The thesis of Mortenson and Novenson is grammatically possible, but the literary support may not be as strong as they think; we would probably need much stronger contextual indicators to be confident about the interpretation.
The oddity of a Jew who calls himself a Jew?
It is odd, Mortenson suggests, that Paul would address “a Jew who calls himself a Jew.”
If the interlocutor really is a Jew, he does not need to call himself a Jew, because he is a Jew. Paul would not have to address a Jew in conditional terms about his Jewishness if he really was a Jew. It would be self-evident to a Jew that he is a Jew, and Paul would not question that. Therefore, we should consider the opposite: Paul is not addressing a Jew—he is addressing a Gentile who claims to be a Jew.
No, I don’t think so. There are a whole string of “if” or conditional ideas subsumed under the initial “if you call yourself a Jew…”: if you rest upon the Law, boast in God, know his will, etc.” This is a person who presents himself as a teacher of those in darkness, a model of probity, and no doubt specifically a corrector of Gentiles, under the name of “Jew,” whose own behaviour is no better than that of the Gentiles.
It is the particular definition of a Jew as a person who is competent to teach the Law of Moses to others that is at issue: “the one teaching another, do you not teach yourself?” As in the Epictetus passage, the contradiction is between the person who identifies with the name (Greek Stoic, Jewish “teacher of the Law”) and the incongruous behaviour (acting as a Jew, not keeping the commandments), not between the person and the name.
This answers Novenson’s observation that “Jew” is a “conventional ethnic name, not a claim of merit such as are disputed in philosophical dialogues” (Novenson, 98). The “claim to merit” lies in the presumption of moral and religious superiority and, therefore, of the right to teach the ignorant and foolish.

* [DATA SHOWN]:
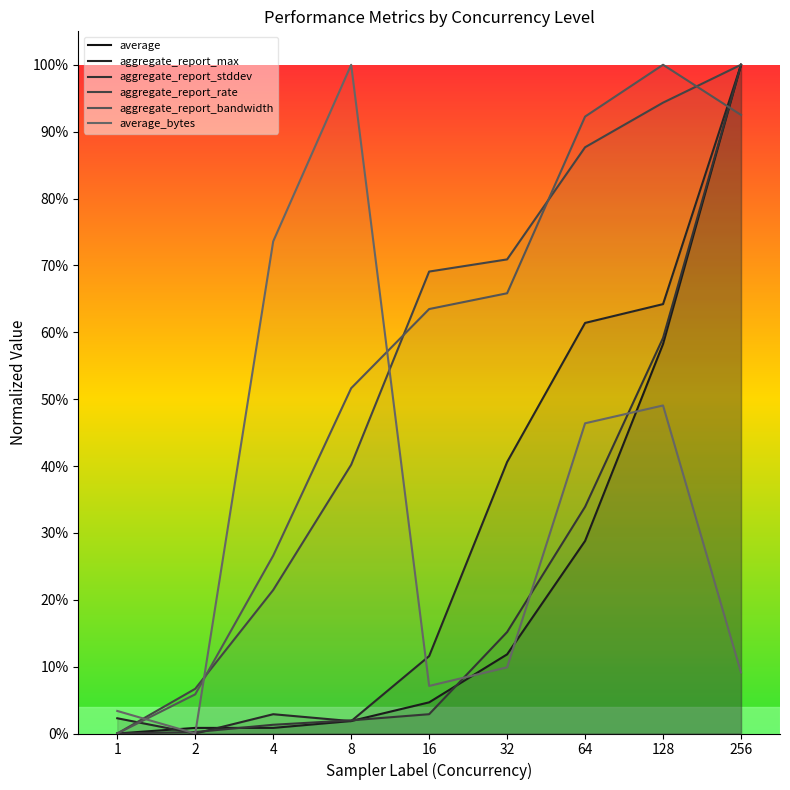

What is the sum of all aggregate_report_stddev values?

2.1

...

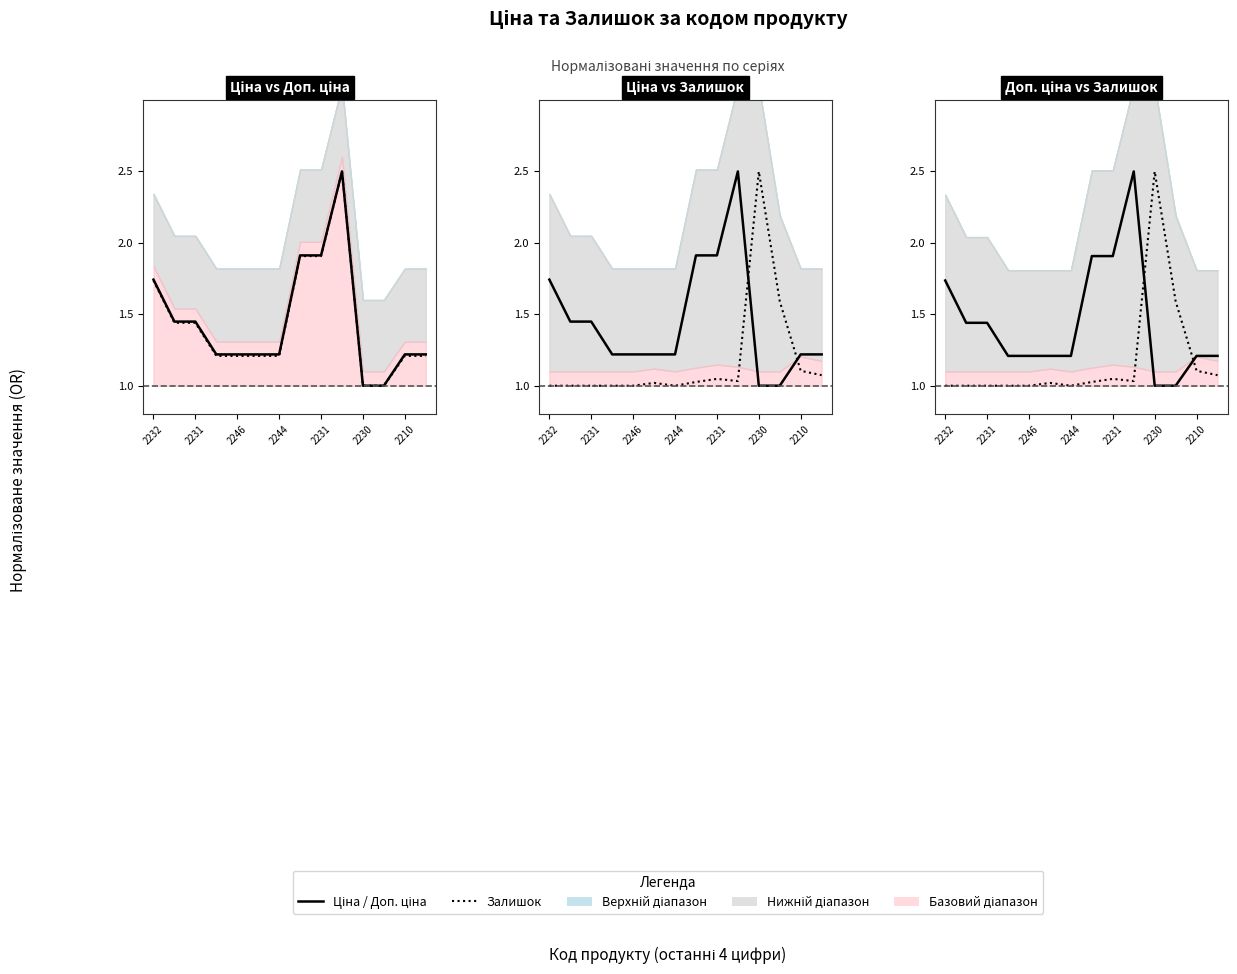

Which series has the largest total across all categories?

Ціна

* [WORK TASK]: In the text on Paul's Jewish interlocutor, condense the paragraph beginning "If the interlocutor really is a Jew" into a short bulleted list that keeps its main points.

* [RESPONSE BELOW]:
- A real Jew would not need to call himself a Jew.
- Paul would not speak of a real Jew's Jewishness in conditional terms.
- A Jew's Jewishness would be self-evident, and Paul would not question it.
- So Paul is addressing a Gentile who claims to be a Jew, not a Jew.